**EXERCISE INSTRUCTIONS**
Rewrite everything from the line that contains "ส่วนที่ 3: Gestral Beach Challenge" down to the end of the data as a Markdown table with a "No." column holding the row number and a "Text" column holding the line. Leave out blank lines.

Saved entries
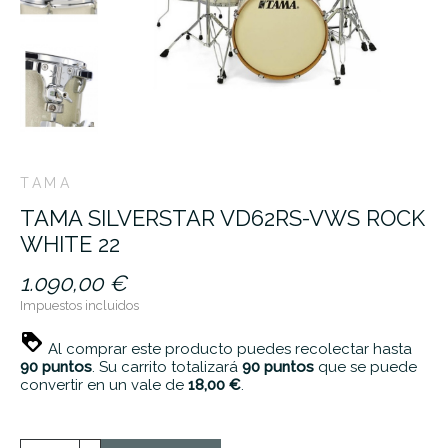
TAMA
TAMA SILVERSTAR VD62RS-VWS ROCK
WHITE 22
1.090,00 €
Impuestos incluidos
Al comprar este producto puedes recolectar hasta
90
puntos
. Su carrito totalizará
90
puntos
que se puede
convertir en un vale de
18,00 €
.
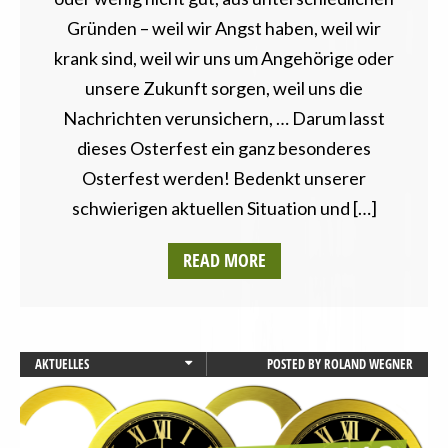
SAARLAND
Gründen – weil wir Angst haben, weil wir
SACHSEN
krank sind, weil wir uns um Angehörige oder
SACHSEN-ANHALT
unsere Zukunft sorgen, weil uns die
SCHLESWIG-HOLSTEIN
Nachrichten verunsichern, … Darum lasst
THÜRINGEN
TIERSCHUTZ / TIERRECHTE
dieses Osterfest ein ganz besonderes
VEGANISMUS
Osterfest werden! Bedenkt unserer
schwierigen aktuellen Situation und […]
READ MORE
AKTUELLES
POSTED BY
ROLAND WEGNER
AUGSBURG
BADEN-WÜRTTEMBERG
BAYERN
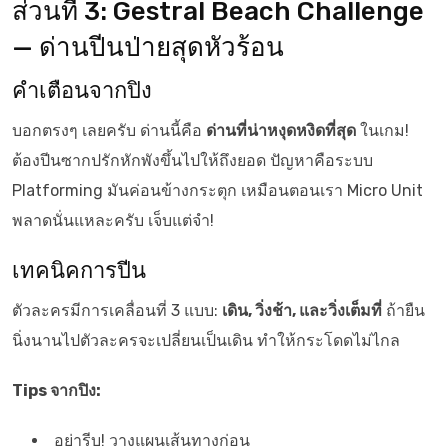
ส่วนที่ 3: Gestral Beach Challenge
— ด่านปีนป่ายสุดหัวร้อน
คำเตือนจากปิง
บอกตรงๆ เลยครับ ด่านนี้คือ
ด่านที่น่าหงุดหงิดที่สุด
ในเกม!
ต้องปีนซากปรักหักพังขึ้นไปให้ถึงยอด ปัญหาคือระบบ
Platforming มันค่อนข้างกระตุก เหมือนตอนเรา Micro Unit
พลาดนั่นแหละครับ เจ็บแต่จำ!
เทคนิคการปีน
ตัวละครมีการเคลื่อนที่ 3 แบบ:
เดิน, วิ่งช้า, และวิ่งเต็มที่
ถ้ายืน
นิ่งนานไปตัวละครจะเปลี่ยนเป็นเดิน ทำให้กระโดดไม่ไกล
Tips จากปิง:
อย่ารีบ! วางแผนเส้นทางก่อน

**ANSWER TO THIS EXERCISE**
| No. | Text |
|---|---|
| 1 | ส่วนที่ 3: Gestral Beach Challenge |
| 2 | — ด่านปีนป่ายสุดหัวร้อน |
| 3 | คำเตือนจากปิง |
| 4 | บอกตรงๆ เลยครับ ด่านนี้คือ |
| 5 | ด่านที่น่าหงุดหงิดที่สุด |
| 6 | ในเกม! |
| 7 | ต้องปีนซากปรักหักพังขึ้นไปให้ถึงยอด ปัญหาคือระบบ |
| 8 | Platforming มันค่อนข้างกระตุก เหมือนตอนเรา Micro Unit |
| 9 | พลาดนั่นแหละครับ เจ็บแต่จำ! |
| 10 | เทคนิคการปีน |
| 11 | ตัวละครมีการเคลื่อนที่ 3 แบบ: |
| 12 | เดิน, วิ่งช้า, และวิ่งเต็มที่ |
| 13 | ถ้ายืน |
| 14 | นิ่งนานไปตัวละครจะเปลี่ยนเป็นเดิน ทำให้กระโดดไม่ไกล |
| 15 | Tips จากปิง: |
| 16 | อย่ารีบ! วางแผนเส้นทางก่อน |